Overview
Many languages have processes by which words can change systematically through inflection. Examples of inflectional changes include number (singular/plural), gender, case, verb tense and mood. For example, the terms book and books are inflectionally related in English, as are the terms coupé and coupée (in French) and the terms sprechen and sprach (in German).
It is usually desirable for a word in a query to match inflected forms of that word in documents. AIE uses dictionaries of inflections to improve search results. Within each family of related terms (run,ran,running), one word is chosen as a code to represent the pattern (run), and this word is referred to as the lemma . The dictionary is referred to loosely as the lemmatization dictionary , and the process of matching inflectionally-related terms is referred to as lemmatization. Collapsing a family of inflected words into a single lemma is known as lemmatization by reduction. This is AIE's preferred method of lemmatization across all languages.

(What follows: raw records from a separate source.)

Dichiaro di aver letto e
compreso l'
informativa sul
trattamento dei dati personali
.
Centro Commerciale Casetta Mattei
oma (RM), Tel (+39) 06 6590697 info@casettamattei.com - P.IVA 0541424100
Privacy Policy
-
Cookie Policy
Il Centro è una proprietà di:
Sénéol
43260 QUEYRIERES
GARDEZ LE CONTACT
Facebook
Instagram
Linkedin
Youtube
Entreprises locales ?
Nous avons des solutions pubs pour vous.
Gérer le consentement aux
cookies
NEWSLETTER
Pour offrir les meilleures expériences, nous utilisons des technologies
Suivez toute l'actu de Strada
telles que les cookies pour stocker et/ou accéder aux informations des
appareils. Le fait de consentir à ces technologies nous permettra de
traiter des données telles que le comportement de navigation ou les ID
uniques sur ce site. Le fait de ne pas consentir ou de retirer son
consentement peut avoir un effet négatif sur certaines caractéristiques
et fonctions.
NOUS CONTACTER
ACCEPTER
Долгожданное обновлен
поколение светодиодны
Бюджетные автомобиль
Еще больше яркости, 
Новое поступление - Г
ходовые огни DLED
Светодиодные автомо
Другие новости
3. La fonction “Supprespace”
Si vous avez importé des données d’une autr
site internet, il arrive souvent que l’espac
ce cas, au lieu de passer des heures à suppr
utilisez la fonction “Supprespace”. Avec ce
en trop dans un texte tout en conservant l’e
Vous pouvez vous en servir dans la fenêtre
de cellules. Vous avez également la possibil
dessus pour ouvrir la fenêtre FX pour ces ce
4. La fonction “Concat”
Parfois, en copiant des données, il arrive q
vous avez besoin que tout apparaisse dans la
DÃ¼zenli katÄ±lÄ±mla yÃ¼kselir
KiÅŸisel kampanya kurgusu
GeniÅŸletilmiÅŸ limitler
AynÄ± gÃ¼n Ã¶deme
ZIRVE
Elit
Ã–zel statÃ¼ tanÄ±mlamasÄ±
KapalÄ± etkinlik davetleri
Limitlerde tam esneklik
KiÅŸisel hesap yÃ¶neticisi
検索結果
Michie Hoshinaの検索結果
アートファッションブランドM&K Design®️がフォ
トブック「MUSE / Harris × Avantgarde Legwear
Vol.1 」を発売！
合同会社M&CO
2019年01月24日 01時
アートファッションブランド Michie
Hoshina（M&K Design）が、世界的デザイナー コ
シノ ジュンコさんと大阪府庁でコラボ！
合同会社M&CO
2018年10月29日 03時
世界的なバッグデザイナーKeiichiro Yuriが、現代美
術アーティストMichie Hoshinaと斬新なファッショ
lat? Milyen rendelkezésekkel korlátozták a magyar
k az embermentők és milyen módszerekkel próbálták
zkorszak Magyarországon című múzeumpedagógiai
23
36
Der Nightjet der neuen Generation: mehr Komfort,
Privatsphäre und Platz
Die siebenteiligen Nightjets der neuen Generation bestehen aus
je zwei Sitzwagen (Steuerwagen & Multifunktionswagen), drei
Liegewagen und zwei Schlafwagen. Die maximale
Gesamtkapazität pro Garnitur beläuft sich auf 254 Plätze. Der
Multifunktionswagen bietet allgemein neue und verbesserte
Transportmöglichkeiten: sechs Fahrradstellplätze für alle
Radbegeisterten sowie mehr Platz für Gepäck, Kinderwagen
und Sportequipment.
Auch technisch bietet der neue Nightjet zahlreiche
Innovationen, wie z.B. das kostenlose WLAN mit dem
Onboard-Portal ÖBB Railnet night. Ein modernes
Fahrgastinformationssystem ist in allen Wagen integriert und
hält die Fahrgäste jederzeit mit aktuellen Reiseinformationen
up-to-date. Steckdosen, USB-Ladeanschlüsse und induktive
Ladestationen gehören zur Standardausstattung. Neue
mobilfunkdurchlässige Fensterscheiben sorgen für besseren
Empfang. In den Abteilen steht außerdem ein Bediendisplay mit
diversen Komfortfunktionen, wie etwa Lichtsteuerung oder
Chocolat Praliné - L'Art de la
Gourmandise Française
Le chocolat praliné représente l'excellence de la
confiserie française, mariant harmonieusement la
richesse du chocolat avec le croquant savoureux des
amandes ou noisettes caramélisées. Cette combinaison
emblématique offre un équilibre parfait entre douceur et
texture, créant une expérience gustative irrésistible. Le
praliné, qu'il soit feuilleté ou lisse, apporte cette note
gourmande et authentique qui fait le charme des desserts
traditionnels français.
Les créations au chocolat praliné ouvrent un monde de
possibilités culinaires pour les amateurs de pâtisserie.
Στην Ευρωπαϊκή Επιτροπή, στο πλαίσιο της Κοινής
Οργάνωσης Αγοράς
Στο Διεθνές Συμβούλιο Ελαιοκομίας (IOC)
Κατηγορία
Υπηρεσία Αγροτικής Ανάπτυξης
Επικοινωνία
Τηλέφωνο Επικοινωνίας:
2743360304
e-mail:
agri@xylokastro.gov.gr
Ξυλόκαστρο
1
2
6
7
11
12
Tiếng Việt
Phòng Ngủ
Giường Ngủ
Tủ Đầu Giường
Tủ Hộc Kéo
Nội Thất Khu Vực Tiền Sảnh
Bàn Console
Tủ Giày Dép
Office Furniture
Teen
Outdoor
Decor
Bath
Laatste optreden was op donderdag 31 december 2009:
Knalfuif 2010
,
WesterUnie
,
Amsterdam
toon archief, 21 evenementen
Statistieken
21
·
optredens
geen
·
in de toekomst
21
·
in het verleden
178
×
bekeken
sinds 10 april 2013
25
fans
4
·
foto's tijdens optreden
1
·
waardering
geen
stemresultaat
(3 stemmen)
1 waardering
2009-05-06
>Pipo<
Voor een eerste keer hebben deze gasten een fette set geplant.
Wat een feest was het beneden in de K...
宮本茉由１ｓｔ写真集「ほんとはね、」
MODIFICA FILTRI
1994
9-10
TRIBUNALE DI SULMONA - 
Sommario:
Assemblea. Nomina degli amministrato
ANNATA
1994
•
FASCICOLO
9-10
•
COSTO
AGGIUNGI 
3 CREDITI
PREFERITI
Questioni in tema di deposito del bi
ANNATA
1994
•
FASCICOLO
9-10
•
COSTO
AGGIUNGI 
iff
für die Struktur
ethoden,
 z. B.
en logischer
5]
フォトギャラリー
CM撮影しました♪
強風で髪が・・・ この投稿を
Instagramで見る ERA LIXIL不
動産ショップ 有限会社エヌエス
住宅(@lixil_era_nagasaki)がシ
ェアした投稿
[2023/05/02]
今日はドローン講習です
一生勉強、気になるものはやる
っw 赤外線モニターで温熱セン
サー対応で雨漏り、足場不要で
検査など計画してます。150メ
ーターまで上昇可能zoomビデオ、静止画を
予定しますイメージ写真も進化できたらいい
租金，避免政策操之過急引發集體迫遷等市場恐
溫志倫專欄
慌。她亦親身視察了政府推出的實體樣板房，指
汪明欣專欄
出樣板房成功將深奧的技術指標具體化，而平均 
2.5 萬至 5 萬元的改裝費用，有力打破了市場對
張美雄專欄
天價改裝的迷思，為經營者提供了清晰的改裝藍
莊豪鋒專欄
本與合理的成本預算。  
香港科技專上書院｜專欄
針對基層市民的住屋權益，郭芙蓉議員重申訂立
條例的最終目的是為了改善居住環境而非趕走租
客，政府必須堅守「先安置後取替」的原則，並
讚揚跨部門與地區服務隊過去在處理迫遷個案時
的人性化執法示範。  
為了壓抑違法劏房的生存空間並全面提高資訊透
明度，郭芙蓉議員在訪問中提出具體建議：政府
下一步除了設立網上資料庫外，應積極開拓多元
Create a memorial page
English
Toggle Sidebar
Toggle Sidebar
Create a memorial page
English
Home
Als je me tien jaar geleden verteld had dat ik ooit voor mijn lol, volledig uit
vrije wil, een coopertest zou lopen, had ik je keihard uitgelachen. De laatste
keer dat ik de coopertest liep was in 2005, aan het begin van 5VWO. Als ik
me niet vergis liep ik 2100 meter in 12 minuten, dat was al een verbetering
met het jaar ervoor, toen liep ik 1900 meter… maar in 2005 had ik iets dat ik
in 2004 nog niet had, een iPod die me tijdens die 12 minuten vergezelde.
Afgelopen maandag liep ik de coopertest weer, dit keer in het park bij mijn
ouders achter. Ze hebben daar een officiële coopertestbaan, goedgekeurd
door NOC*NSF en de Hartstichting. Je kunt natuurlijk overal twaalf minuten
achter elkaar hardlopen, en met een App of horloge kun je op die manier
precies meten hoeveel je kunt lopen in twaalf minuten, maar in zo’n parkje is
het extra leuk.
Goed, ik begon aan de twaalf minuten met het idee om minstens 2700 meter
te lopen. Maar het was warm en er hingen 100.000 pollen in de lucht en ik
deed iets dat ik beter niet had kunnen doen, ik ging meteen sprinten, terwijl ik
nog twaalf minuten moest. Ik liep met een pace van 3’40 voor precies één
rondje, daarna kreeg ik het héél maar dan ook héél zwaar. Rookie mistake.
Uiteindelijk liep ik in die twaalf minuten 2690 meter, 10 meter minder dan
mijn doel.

English has relatively few (2-4) inflectionally-related words for a given word. Languages such as French or German may have dozens of inflectional variants, and some languages, such as Turkish and Finnish, have hundreds of inflectional variants for a given word. Also, languages such as Hebrew and Arabic (which are written without vowels) require language-specific rules in order to determine the lemma corresponding to an ambiguous word. The languages supported by AIE, either natively (English), through the Advanced Linguistics Module, or through individual language modules, implicitly include language-specific rules and lemmatization dictionaries.
Note that lemmatization is no longer configurable in AIE, as of release 4.2. Lemmatization is applied automatically during tokenization of ingested text. To disable lemmatization for English see English (en) - Lemmatization.